Sr. Associate QA

3 weken geleden

Breda, Noord-Brabant, Nederland Progressive Recruitment Voltijd

We have a current opportunity for a Sr. Associate QA clinical supply chain at one of our biotechnology clients in Breda.

At Amgen Breda (ABR), The Netherlands, medicines are labelled, assembled, stored and eventually shipped to various countries worldwide. Every day more than 1000 people with 38 different nationalities are working on supply chain processes, manufacturing, marketing and sales of our medicines and clinical research into new medicines.

What will you do

As a Sr. Associate QA clinical supply chain, you will be responsible for providing QA oversight on the supply chain of clinical trial products and provide support in the clinical production area. In this role, you will provide QA support for clinical products received and distributed from ABR to clinical sites and depots. You will be in direct contact with a wide range of stakeholders, and be responsible for establishing effective working relationships with key stakeholders including Global Clinical Supply Chain (GCSCM), Warehouse/Distribution, Production, Site Quality, Clinical Research Management, and Regulatory Affairs.

What are your responsibilities?

In this role you act as a Sr. Associate QA, you are mainly responsible to provide quality guidance for Investigational Medicinal Products assuring that GDP and GMP standards are maintained, and to support Clinical QA primary processes:

  • Responsible for batch review to support QP batch certification of Investigational Medicinal Product in compliance with EU and international regulations
  • Compliance review and approval of clinical label artwork
  • Responsible for assessment of temperature excursions during transport and at clinical sites
  • Assist in resolution of compliance and quality issues related to the manufacturing and transport of clinical products
  • Review and approve minor deviations ensuring all procedural requirements are met
  • Owning and generating operational SOP's and Work Instructions
  • Review of SOP's ensuring that Corporate, Site and Regulatory requirements are met
  • Responsible for preparation of monthly metrics
  • Identify issues and work cross functionally to ensure a solution
  • Support Clinical Packaging and Labelling Operations as Quality on the floor: support with pack checks, batch record review and issue handling during manufacturing.
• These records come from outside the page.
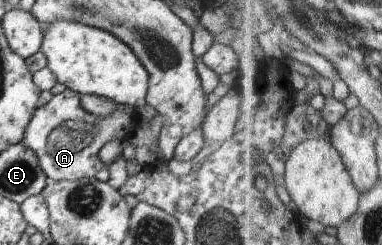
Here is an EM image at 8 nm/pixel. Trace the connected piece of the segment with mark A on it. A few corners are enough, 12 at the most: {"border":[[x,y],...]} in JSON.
{"border":[[65,89],[35,110],[20,143],[47,181],[83,180],[101,148],[137,124],[115,103],[95,116]]}

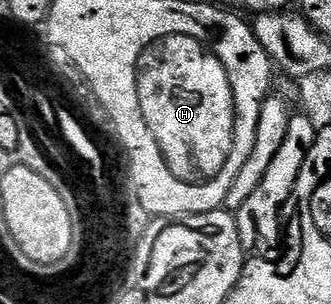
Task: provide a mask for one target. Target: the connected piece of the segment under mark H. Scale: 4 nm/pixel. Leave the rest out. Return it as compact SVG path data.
M167 34L151 42L142 51L136 67L139 112L145 117L149 131L158 142L159 152L173 177L183 184L202 186L221 173L221 168L232 152L235 102L228 74L221 61L196 38L188 34Z

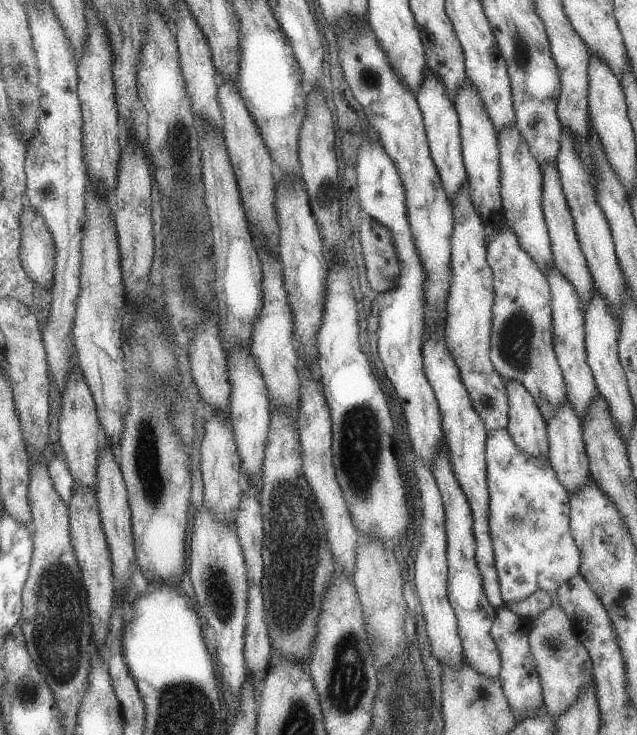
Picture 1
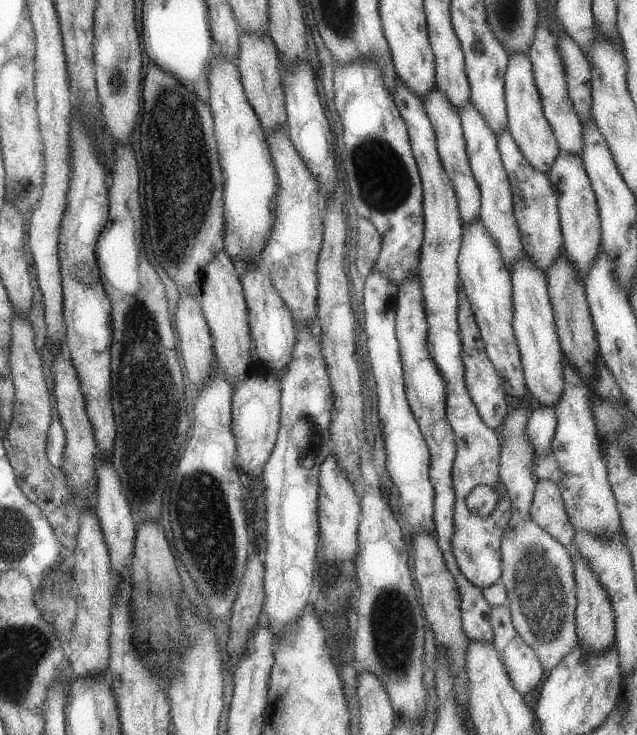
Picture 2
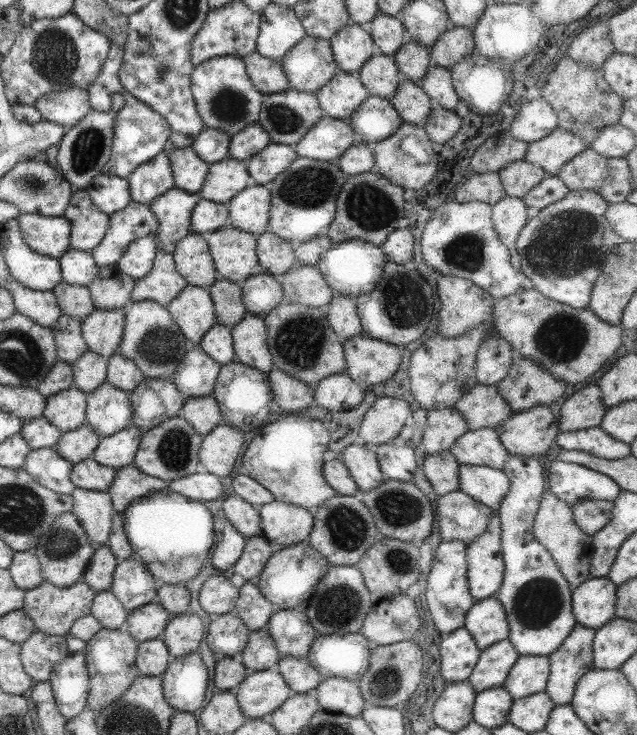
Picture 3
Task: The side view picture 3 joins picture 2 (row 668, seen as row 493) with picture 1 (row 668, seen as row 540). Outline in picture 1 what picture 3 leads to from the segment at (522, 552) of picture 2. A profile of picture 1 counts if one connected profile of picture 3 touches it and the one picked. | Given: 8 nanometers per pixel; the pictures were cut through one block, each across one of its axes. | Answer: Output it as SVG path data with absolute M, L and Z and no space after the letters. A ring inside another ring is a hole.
M549 604L549 608L535 616L529 626L529 652L541 685L542 705L545 706L545 712L556 719L573 704L573 700L577 700L581 688L592 680L591 661L585 647L573 633L569 616L559 604Z

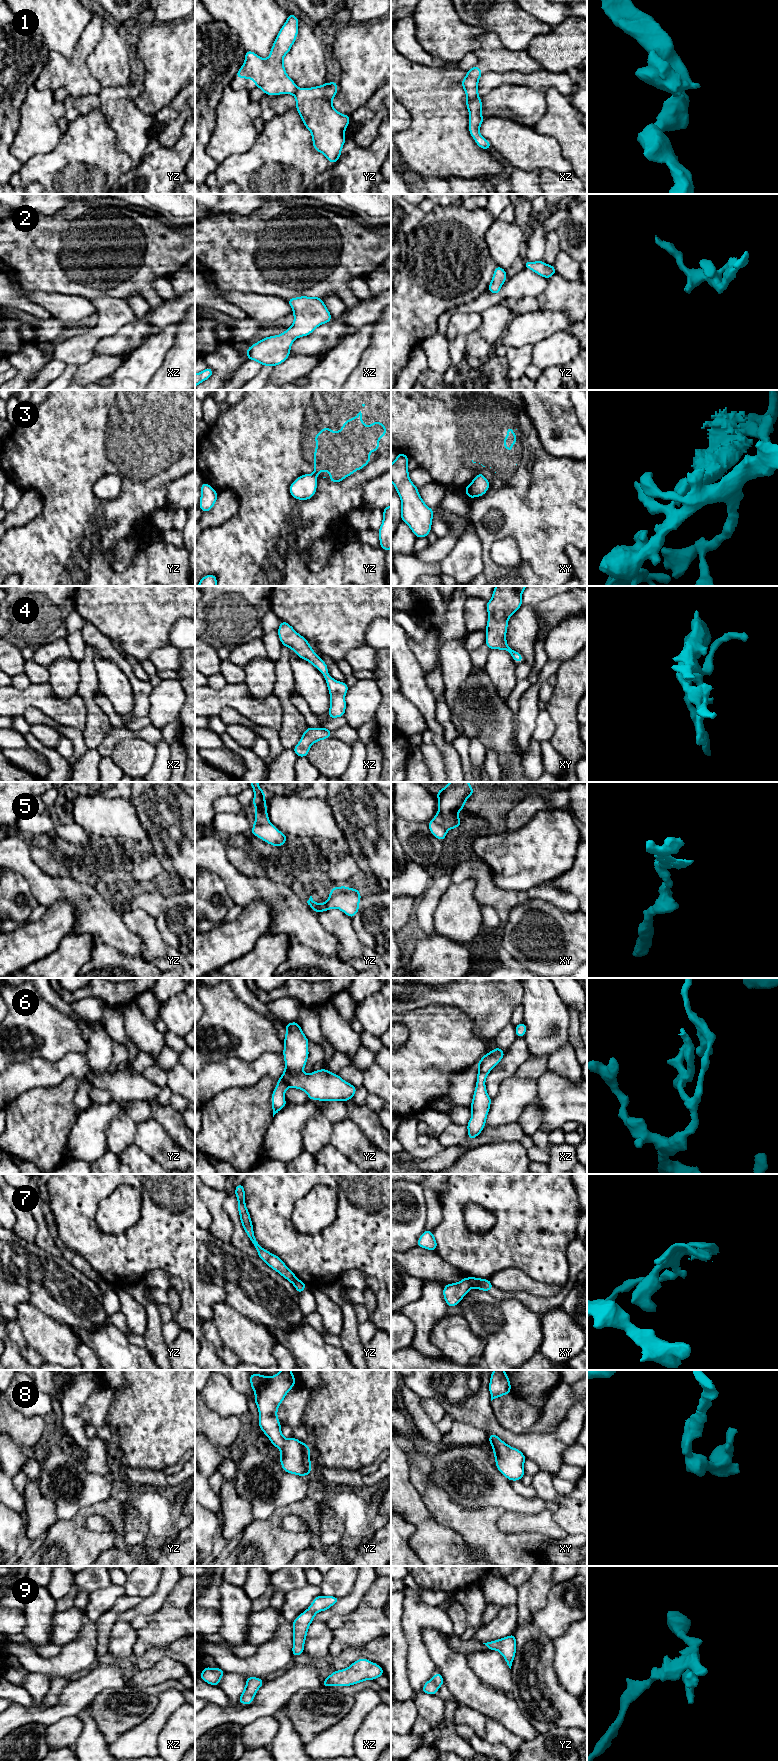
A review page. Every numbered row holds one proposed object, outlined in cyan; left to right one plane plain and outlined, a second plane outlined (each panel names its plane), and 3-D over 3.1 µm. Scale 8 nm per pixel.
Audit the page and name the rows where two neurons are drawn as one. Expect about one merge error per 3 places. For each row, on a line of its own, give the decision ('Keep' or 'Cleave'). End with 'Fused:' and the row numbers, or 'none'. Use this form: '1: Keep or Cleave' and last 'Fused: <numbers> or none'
1: Cleave
2: Keep
3: Cleave
4: Keep
5: Cleave
6: Cleave
7: Cleave
8: Keep
9: Keep
Fused: 1, 3, 5, 6, 7

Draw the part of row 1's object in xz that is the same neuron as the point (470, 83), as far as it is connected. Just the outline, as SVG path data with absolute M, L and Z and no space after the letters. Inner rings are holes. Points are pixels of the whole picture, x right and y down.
M477 65L467 70L465 78L461 81L462 87L466 93L466 99L472 100L479 97L478 82L482 75L481 68Z

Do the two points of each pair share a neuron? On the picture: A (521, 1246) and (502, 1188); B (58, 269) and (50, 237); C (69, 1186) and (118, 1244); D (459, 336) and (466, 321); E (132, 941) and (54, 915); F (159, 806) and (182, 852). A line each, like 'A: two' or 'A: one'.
A: one
B: one
C: one
D: one
E: two
F: one

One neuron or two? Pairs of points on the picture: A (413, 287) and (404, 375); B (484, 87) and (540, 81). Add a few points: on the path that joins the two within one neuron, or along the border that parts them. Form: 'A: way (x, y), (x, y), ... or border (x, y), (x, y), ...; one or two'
A: border (411, 353), (407, 365), (401, 370); two
B: way (498, 79), (526, 80); one

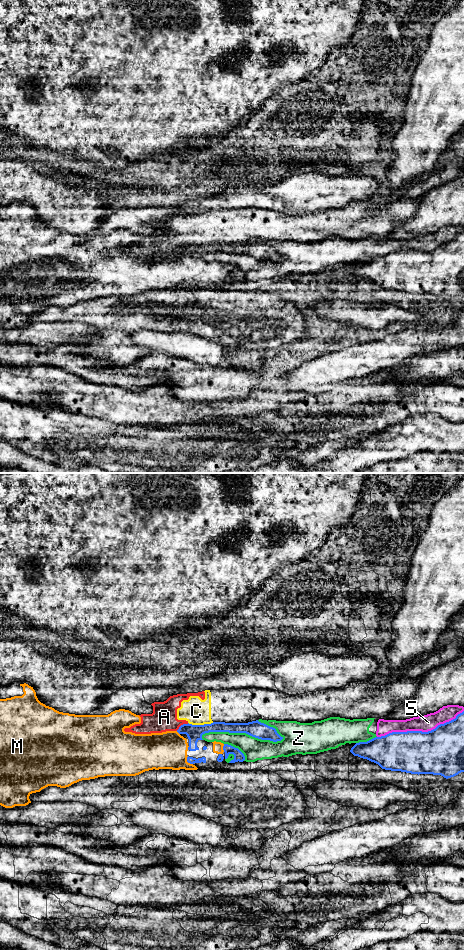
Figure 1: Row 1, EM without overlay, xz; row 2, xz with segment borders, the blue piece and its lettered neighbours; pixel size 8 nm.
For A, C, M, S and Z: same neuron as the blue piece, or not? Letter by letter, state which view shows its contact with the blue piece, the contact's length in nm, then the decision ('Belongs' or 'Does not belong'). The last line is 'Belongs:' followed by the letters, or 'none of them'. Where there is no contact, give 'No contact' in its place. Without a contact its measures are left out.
A: Touches blue in xz. Shared border 120 nm. Does not belong
C: Touches blue in xz. Shared border 200 nm. Does not belong
M: Touches blue in xz. Shared border 80 nm. Belongs
S: Touches blue in xz. Shared border 750 nm. Does not belong
Z: Touches blue in xz. Shared border 650 nm. Does not belong
Belongs: M

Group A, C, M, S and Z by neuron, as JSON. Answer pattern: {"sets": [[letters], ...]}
{"sets": [["A", "C"], ["M"], ["S", "Z"]]}

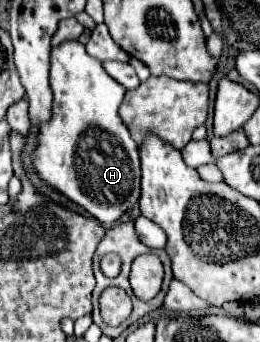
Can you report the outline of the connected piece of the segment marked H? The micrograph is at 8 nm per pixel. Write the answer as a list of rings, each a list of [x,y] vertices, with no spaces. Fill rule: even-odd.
[[[81,41],[53,47],[51,89],[53,119],[47,127],[39,129],[39,147],[33,159],[35,171],[45,183],[57,187],[73,203],[101,221],[101,225],[109,227],[139,199],[139,149],[117,113],[125,89],[109,77],[99,59],[87,55]],[[95,125],[99,149],[89,149],[83,139],[93,133]]]

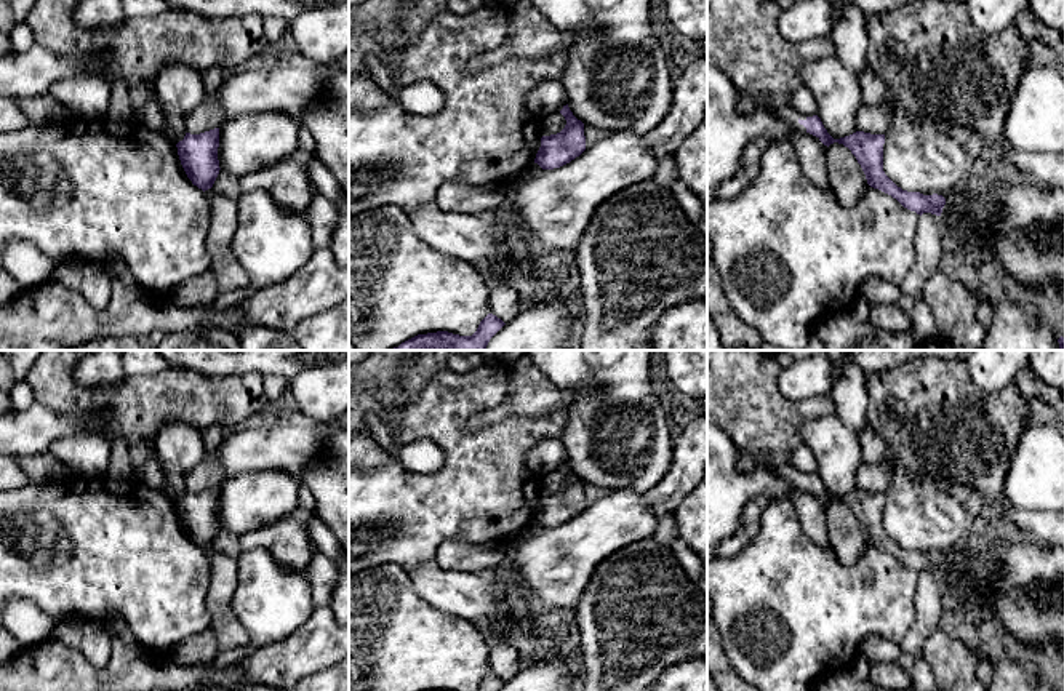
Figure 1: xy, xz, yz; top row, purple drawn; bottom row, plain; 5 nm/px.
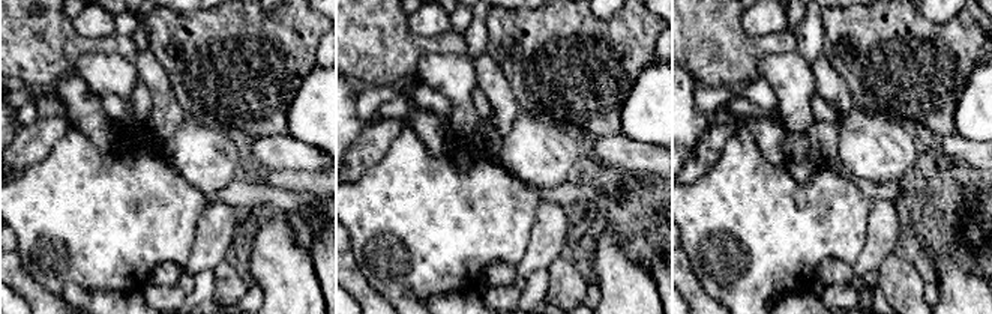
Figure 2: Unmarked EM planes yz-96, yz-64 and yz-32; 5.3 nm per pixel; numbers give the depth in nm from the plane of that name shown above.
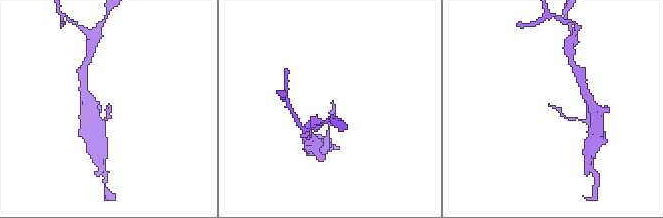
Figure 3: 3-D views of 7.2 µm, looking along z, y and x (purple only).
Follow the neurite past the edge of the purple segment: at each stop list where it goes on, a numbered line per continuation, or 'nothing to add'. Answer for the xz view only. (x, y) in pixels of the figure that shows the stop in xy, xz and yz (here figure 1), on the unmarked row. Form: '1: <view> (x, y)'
nothing to add

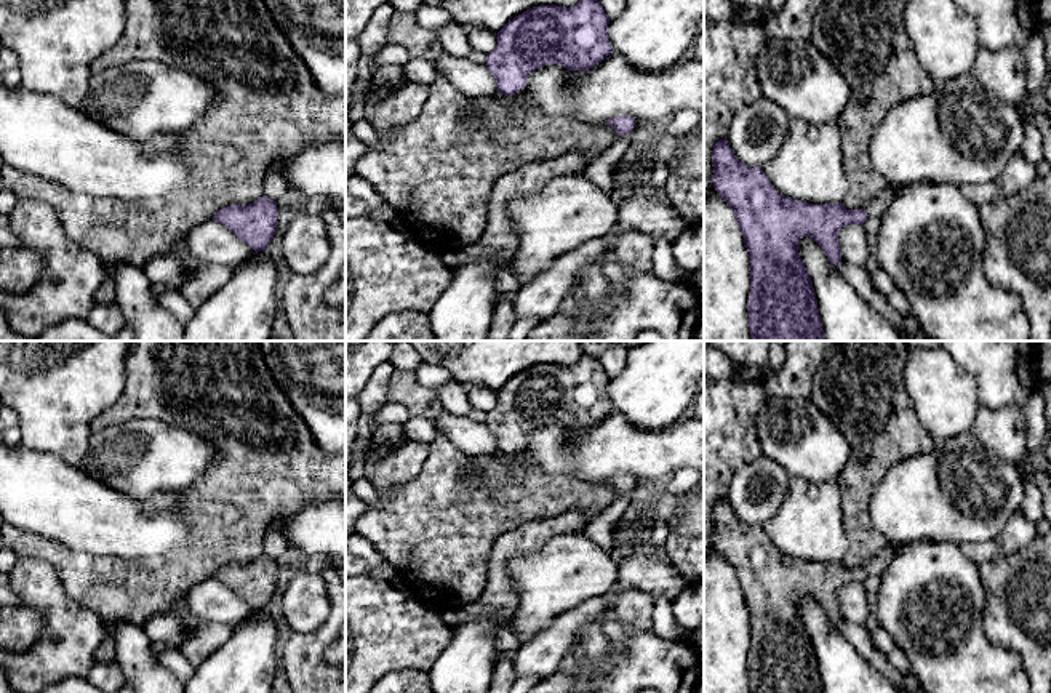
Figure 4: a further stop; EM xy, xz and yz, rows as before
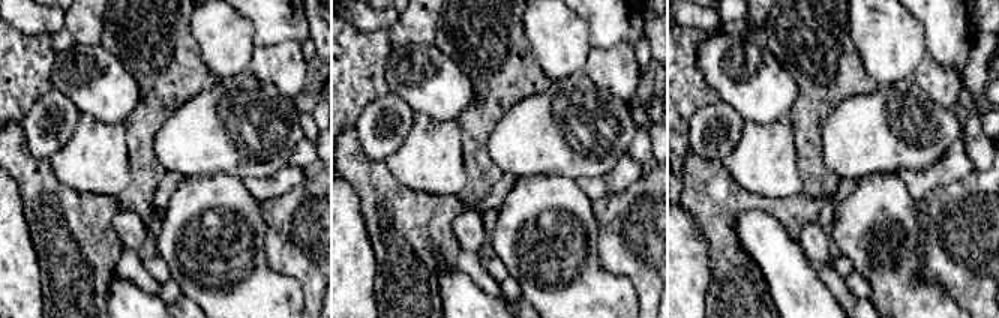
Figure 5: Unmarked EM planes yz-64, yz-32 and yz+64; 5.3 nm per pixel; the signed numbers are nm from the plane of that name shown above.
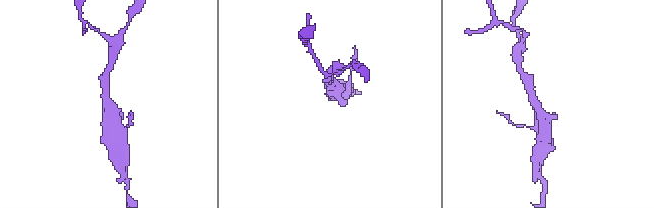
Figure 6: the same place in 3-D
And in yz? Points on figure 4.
1: yz (877, 565)

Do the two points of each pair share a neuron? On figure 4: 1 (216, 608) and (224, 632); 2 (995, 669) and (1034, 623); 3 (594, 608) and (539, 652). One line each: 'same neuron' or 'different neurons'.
1: different neurons
2: different neurons
3: same neuron

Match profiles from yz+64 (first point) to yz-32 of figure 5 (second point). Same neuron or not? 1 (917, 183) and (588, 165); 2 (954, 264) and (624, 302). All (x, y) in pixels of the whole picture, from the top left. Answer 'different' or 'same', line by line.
1: different
2: different

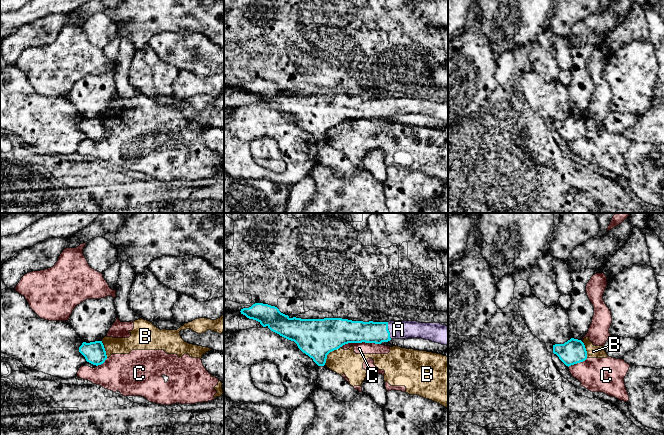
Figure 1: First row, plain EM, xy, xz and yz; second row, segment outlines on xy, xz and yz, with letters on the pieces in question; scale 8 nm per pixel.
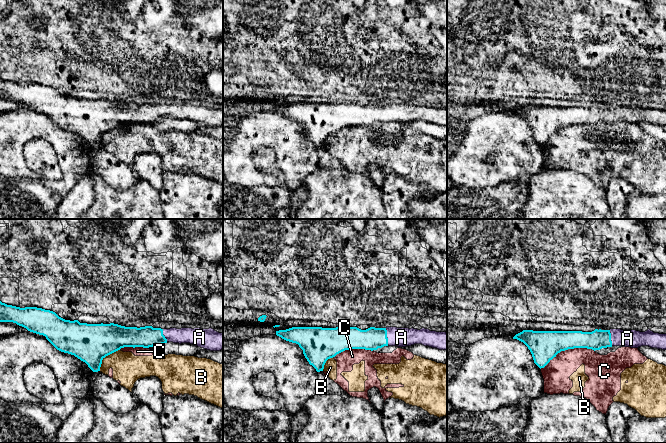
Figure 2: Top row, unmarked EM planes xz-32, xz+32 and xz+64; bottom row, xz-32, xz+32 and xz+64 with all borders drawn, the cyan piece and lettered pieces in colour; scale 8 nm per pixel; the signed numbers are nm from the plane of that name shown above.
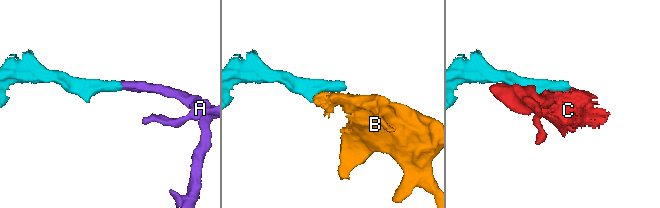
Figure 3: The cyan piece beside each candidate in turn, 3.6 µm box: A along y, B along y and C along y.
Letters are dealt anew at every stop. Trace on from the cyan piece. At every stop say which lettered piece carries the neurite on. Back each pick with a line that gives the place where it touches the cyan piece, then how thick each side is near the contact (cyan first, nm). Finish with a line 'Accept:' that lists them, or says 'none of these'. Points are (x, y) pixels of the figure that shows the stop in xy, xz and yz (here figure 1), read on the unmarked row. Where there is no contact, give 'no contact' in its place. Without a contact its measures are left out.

Execute QA compliance checks.

What do you need to be successful in this role?

  • Preferably a Master in Science degree in Life Sciences or related field.
  • Typically 3 years of related Quality Assurance or manufacturing experience in the pharmaceutical or medical device industry with experience in batch record review, investigations and analytical testing
  • Good Manufacturing Practice (GMP), Good Distribution Practice (GDP) and/or Good Clinical Practice (GCP) knowledge
  • Fluent in English.

Why join?

This is a Fortune 150 company and one of the world's leading biotechnology companies operating in nearly 100 countries around the world. We are a values-based company, deeply rooted in science and innovation to transform new ideas and discoveries into medicines for patients with serious illnesses.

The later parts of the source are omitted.